# [Task objective]
Resume the passage on Rome's early rural tribes, the Clustumina and the Claudia, starting right after its last sentence.

# [Supplied text]
^^^^^^^^^^^^^^^^
Two surviving records, taken together, suggest that the area was under Roman control by 494 BC:

  1. according to Livy, in that year, the plebs:

  2. “... withdrew to the mons sacer, which is situated across the river Anio, three miles from Rome”, (‘History of Rome’, 2: 32: 2); and

  3. according to Varro:

  4. “The Tribuni plebei (tribunes of the plebs) [were so-called] because they were first created from among the military tribunes in the [plebeian] secessione Crustumerina [withdrawal to Crustumerium], for the purpose of defending the [political interests of] plebs”, (‘On the Latin Language’, 6: 18, translated by Roland Kent, referenced below, at p. 79). 

It thus seems that the Clustumina was established for Romans settled on land that was confiscated after the fall of Crustumerium: since it was the first of the rural tribes to be named for its location, we might reasonably assume that it was the last of the 17 rural tribes to be founded, and that this occurred in 495 BC.  From at least this time, a significant number of Romans would have shared the ager Crustuminus with other Latin and Etruscan communities.

Claudia

Appius Claudius Sabinus Regillensis, the consul of 495 BC was the first securely recorded member of the gens Claudia, for whom the Claudia rural tribe was named.  Dionysius of Halicarnassus (ca. 7 BC) recorded a tradition in which, in 504 BC, during a war between the Romans and an alliance of Sabines, Fidenates and Camerians:

  1. “A certain Sabine who lived in a city called Regillum, a man of good family and influential for his wealth, Titus Claudius  by name, deserted to [the Romans], bringing with him many kinsmen and friends and a great number of clients, who removed with their whole households, not less than 500 in all who were able to bear arms.  ... ; and by adding no small weight to [the Roman] cause, [Claudius] was looked upon as the principal instrument in the success of this war.  In consideration of this, the Senate and people enrolled him among the patricians and gave him leave to take as large a portion of the city as he wished for building houses; they also granted to him from the public land the region that lay between Fidenae and Picetia [probably Ficulae], so that he could give allotments [of land] to all his followers.  In the course of time, these Sabines were placed in a new tribe, the Claudia, a name which it continued to preserve down to my time”, (‘Roman Antiquities’, 5: 40: 3-55):

It is likely that this tradition had grown up to explain the establishment of the Claudia for Roman settlers in the land between Fidenae and Ficulae: this tribe would have existed in 495 BC, and might have been formed in that year and given the name of one of the consuls.
^^^^^^^^^^^^^^^^
# [Dataset records]
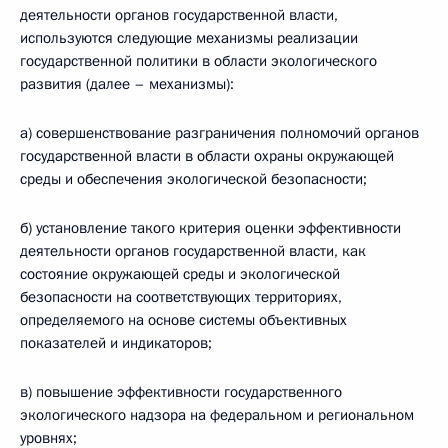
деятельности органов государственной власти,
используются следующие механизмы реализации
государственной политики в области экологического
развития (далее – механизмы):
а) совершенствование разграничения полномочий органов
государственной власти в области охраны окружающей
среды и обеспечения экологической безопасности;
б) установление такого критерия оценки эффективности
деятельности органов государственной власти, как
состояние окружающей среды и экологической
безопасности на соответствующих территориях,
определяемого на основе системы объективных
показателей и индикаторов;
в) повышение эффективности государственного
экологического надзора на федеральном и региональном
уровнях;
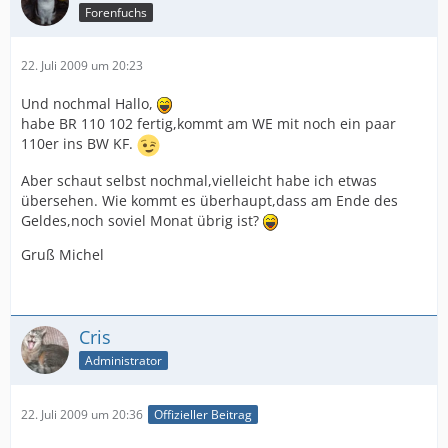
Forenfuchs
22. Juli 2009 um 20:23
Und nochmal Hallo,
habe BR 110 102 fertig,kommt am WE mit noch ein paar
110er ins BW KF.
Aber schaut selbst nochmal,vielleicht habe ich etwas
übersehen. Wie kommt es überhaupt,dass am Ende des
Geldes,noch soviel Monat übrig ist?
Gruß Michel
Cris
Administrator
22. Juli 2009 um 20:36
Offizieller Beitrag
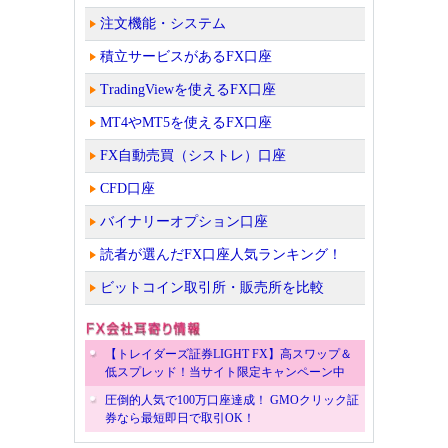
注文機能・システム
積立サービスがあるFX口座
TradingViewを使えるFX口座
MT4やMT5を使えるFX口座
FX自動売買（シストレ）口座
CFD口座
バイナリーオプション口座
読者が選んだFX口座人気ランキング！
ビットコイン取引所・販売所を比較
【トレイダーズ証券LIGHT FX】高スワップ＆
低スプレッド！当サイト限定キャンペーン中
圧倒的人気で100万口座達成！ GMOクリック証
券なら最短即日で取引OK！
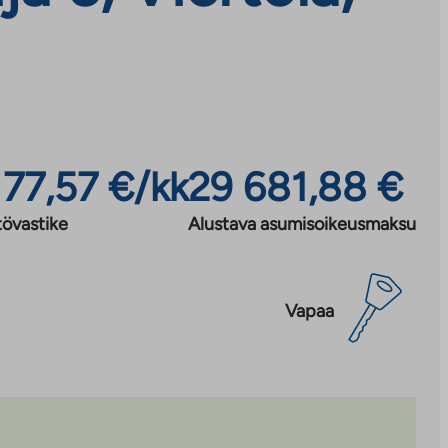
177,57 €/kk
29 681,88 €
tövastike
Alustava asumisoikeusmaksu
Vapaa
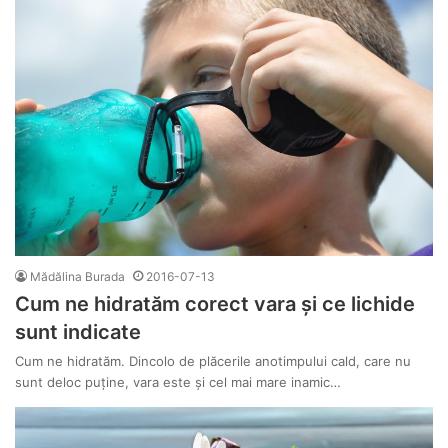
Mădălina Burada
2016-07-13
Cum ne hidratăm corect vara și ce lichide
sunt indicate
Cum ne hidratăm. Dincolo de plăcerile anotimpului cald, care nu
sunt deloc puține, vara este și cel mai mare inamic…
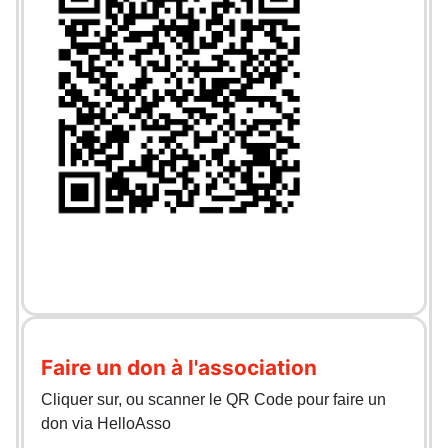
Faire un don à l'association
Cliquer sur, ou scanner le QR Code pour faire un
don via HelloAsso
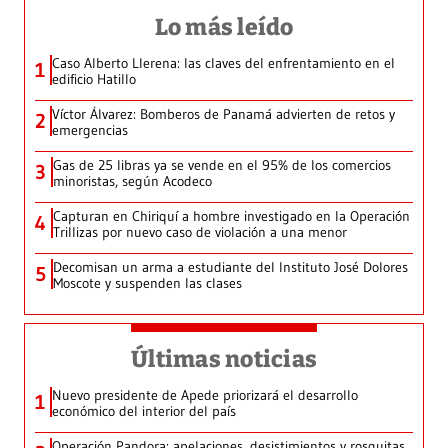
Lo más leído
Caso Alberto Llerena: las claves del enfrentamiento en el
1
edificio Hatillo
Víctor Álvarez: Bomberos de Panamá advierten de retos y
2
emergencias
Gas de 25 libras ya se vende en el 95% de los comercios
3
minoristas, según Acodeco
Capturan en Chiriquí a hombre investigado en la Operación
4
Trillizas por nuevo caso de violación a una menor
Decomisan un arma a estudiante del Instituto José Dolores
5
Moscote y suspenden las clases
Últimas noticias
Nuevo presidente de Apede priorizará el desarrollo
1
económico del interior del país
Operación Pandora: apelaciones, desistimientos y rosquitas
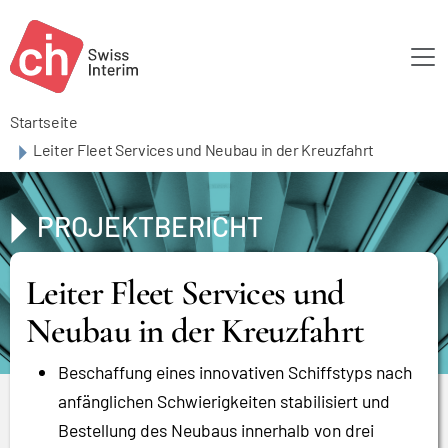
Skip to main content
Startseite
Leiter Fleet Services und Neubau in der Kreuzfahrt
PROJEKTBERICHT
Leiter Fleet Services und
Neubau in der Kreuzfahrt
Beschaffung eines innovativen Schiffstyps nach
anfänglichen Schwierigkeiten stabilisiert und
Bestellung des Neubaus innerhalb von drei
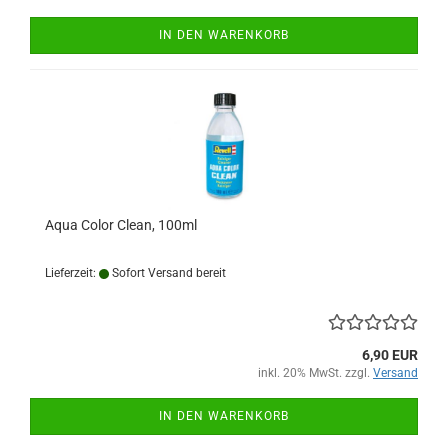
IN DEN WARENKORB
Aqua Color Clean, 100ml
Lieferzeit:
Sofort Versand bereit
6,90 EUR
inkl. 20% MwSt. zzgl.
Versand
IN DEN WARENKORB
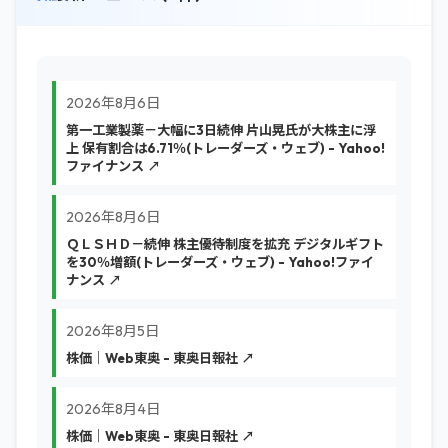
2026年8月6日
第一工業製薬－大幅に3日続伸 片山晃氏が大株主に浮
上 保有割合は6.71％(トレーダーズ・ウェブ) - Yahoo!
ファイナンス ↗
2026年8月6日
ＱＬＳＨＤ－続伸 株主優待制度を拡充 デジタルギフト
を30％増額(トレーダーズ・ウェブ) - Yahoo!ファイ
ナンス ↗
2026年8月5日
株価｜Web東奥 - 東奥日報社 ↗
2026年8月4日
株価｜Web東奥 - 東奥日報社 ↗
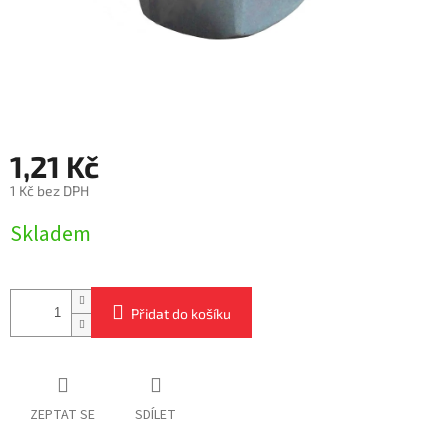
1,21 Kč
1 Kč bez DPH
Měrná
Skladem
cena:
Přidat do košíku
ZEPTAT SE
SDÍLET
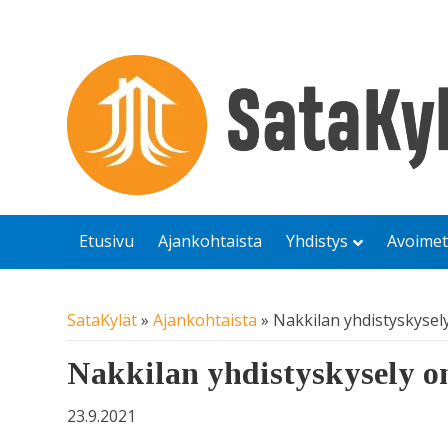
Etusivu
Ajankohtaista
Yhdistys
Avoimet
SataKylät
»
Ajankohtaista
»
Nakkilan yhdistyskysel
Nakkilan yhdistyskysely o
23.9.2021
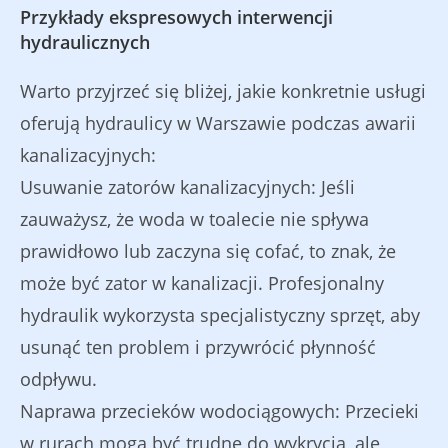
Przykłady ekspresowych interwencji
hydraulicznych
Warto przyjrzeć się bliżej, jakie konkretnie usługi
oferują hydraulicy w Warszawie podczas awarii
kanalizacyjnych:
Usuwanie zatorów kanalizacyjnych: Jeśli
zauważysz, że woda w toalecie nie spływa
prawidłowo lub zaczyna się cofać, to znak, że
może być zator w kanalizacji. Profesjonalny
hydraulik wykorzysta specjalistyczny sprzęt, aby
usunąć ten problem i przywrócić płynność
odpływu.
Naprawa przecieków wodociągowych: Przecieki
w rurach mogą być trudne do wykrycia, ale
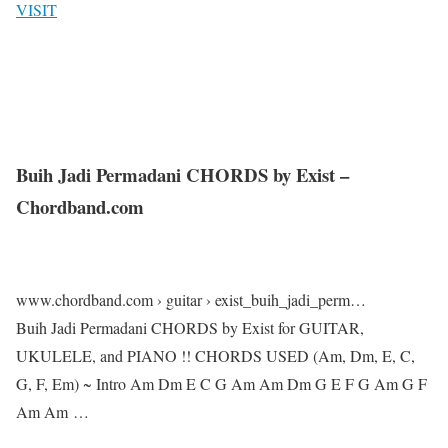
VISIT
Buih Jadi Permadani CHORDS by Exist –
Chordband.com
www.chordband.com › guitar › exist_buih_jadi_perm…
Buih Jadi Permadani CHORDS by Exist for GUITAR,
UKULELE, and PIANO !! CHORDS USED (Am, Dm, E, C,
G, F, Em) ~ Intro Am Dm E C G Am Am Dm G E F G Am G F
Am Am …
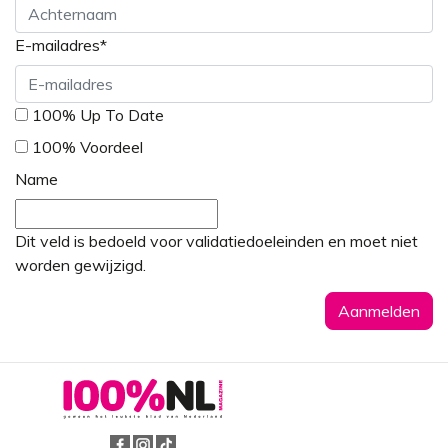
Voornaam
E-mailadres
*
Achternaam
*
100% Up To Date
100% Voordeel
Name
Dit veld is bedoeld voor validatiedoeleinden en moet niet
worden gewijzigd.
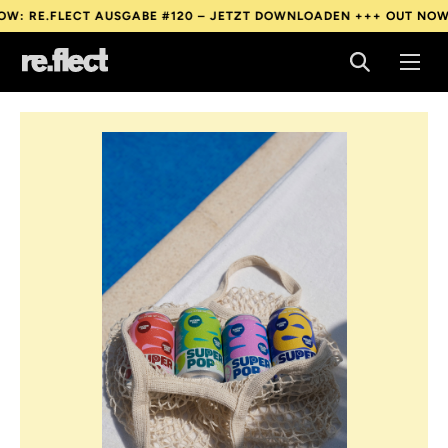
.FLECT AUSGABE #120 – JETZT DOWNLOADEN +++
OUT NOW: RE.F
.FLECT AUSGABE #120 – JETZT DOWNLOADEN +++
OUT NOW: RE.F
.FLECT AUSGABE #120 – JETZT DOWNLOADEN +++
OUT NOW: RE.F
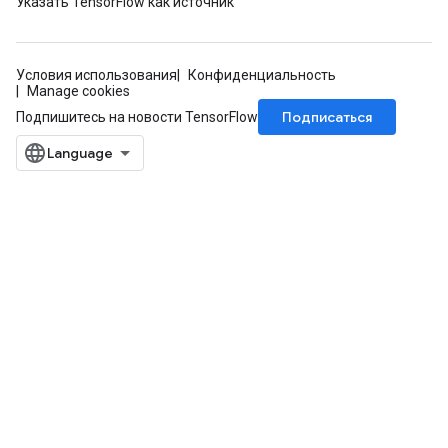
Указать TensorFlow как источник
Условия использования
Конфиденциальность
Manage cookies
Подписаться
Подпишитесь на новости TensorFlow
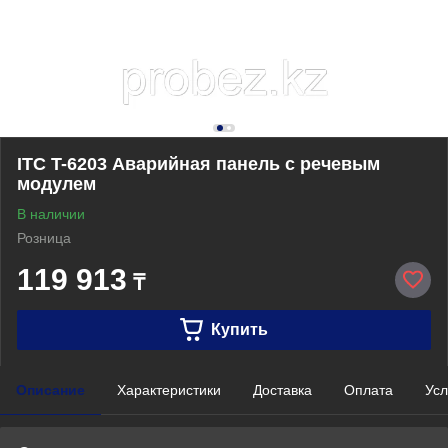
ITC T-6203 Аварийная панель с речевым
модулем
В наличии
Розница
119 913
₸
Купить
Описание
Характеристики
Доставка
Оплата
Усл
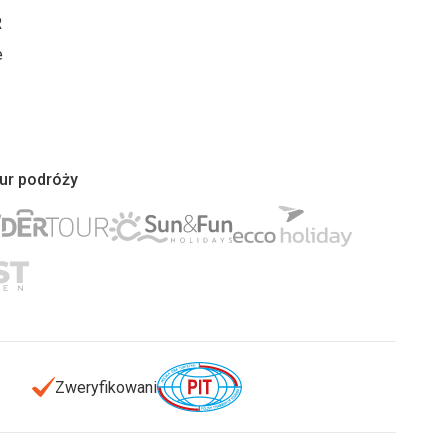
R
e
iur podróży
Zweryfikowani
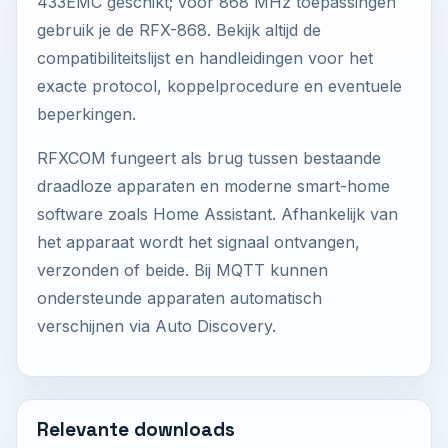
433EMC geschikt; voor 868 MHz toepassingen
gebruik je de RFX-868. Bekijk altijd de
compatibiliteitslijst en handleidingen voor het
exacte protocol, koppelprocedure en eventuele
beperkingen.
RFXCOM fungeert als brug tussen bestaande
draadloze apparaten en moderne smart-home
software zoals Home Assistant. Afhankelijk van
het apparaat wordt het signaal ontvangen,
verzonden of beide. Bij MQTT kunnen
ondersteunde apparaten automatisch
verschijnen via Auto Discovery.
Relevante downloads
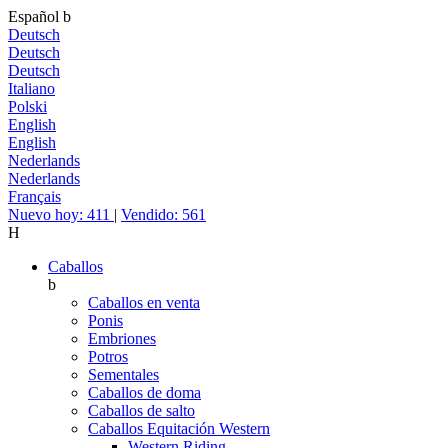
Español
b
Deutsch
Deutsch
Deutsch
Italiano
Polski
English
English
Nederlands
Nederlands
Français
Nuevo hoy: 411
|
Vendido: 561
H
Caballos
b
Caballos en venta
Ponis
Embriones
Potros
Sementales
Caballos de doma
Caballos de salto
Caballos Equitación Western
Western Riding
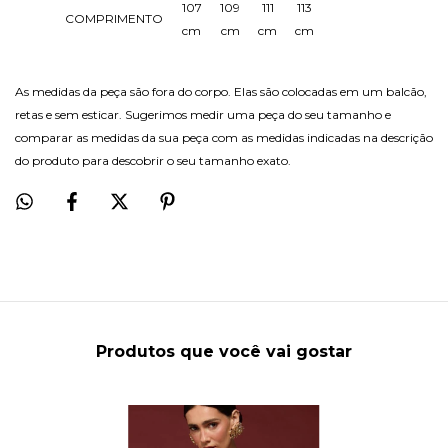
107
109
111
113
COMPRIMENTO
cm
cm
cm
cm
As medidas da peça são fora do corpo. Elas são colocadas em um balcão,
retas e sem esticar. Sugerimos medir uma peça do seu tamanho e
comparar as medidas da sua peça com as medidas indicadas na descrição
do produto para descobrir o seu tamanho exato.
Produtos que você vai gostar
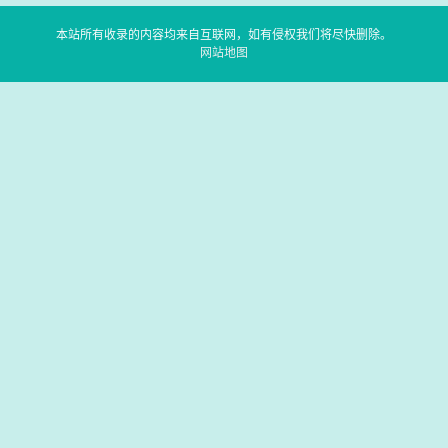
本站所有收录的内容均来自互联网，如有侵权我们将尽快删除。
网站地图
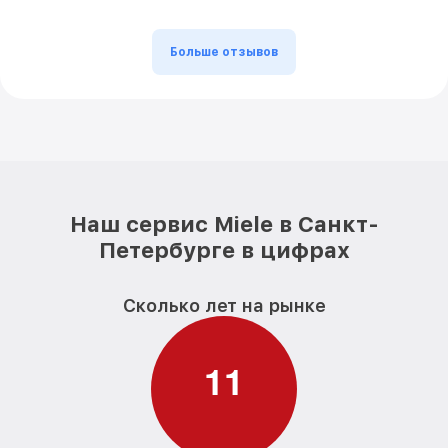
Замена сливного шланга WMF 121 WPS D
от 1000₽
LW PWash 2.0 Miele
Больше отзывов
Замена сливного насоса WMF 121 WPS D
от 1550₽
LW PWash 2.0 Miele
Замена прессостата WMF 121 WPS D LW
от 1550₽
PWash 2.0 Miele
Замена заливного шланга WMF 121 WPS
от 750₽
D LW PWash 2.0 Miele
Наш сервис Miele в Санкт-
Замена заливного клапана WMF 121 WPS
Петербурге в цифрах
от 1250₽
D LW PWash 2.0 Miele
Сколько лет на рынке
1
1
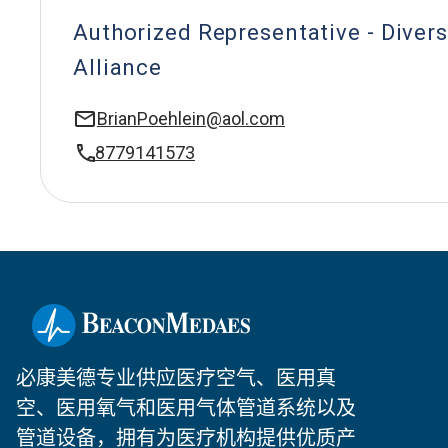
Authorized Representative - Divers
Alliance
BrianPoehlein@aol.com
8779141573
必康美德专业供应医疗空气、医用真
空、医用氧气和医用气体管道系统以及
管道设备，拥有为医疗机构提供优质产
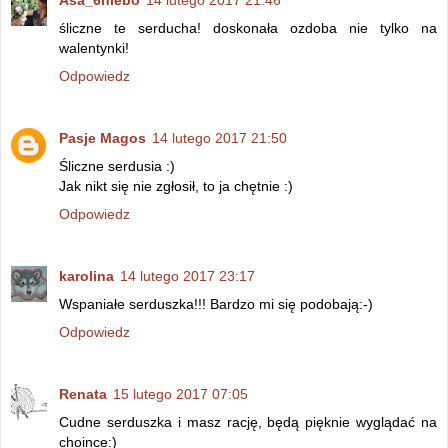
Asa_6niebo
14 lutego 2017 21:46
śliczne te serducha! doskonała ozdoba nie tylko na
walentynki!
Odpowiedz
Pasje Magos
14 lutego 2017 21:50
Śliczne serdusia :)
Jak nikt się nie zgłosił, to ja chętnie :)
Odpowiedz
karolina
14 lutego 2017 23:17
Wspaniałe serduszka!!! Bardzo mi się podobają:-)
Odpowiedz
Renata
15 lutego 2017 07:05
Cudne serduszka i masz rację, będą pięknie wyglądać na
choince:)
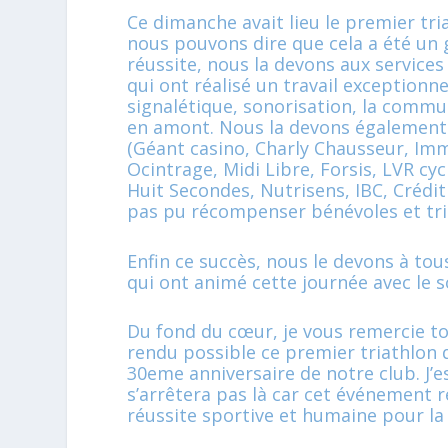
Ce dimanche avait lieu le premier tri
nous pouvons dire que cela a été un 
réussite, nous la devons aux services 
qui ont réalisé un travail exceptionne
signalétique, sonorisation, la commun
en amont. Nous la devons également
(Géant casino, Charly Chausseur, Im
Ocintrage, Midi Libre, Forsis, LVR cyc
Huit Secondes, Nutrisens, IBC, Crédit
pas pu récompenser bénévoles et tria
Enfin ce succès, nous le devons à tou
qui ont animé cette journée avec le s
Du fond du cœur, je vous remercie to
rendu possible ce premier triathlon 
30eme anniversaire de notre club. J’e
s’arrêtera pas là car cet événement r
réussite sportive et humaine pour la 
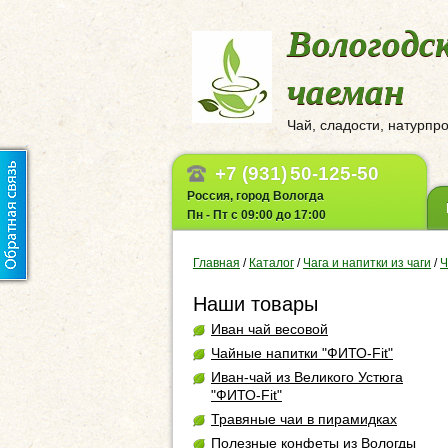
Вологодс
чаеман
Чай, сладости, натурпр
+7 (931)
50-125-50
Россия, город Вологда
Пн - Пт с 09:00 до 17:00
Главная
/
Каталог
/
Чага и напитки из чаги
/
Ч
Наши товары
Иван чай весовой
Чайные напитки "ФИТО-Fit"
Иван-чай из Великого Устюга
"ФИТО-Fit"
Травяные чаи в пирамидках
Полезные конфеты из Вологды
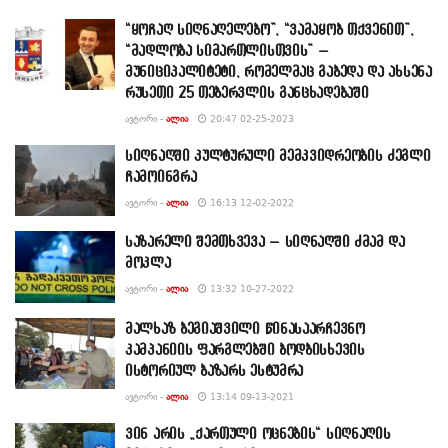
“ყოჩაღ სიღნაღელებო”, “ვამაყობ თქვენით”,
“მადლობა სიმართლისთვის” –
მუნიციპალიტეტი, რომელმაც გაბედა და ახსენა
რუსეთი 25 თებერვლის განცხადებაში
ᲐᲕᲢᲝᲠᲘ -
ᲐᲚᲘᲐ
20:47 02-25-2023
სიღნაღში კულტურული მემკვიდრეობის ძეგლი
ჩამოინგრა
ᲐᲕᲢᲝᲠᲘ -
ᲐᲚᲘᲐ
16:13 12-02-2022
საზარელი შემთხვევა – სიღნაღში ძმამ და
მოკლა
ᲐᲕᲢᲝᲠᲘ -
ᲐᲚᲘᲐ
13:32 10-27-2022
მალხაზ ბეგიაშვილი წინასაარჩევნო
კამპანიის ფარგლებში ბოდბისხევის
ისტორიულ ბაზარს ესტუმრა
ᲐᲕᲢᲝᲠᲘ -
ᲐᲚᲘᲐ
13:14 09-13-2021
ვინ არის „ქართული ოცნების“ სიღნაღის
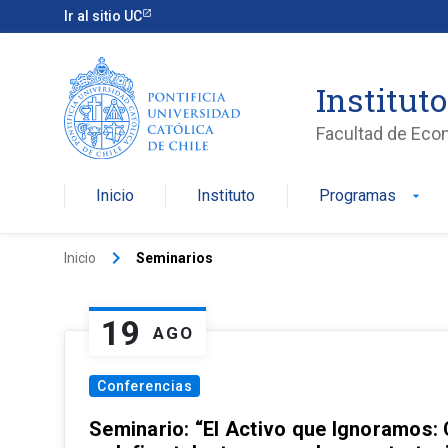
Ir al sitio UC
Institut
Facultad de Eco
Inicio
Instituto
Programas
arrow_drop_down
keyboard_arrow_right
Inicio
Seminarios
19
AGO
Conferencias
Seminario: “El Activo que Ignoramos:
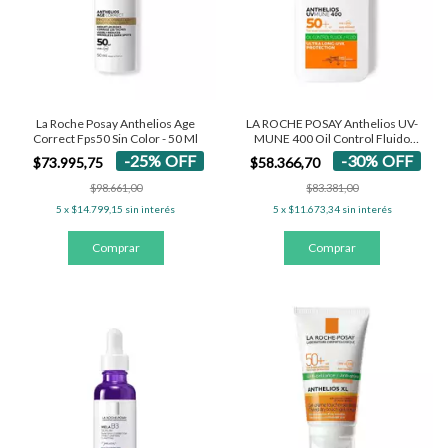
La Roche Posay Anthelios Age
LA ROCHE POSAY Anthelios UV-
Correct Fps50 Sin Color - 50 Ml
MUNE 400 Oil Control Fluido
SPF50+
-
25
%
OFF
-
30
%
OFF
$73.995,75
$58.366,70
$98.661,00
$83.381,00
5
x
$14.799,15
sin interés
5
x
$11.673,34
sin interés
^^^^^^^^^^^^^^^^
# [Reply to the task]
Sergia

Lily Ross Taylor (referenced below, at p. 40) suggested that:

  1. “The clue to the location [of the Sergia might well lie] in the cognomen Fidenas, which was given to L. Sergius, .... [probably because of his role in 428 BC as a member of] a senatorial commission [sent] to investigate the participation of the Fidenates in [Veientine] raids on Roman territory.”

According to Livy (‘History of Rome’, 4: 30: 6), the members of this commission were:

  1. L. Sergius;

  2. Q. Servilius; and

  3. Mamercus Aemilius.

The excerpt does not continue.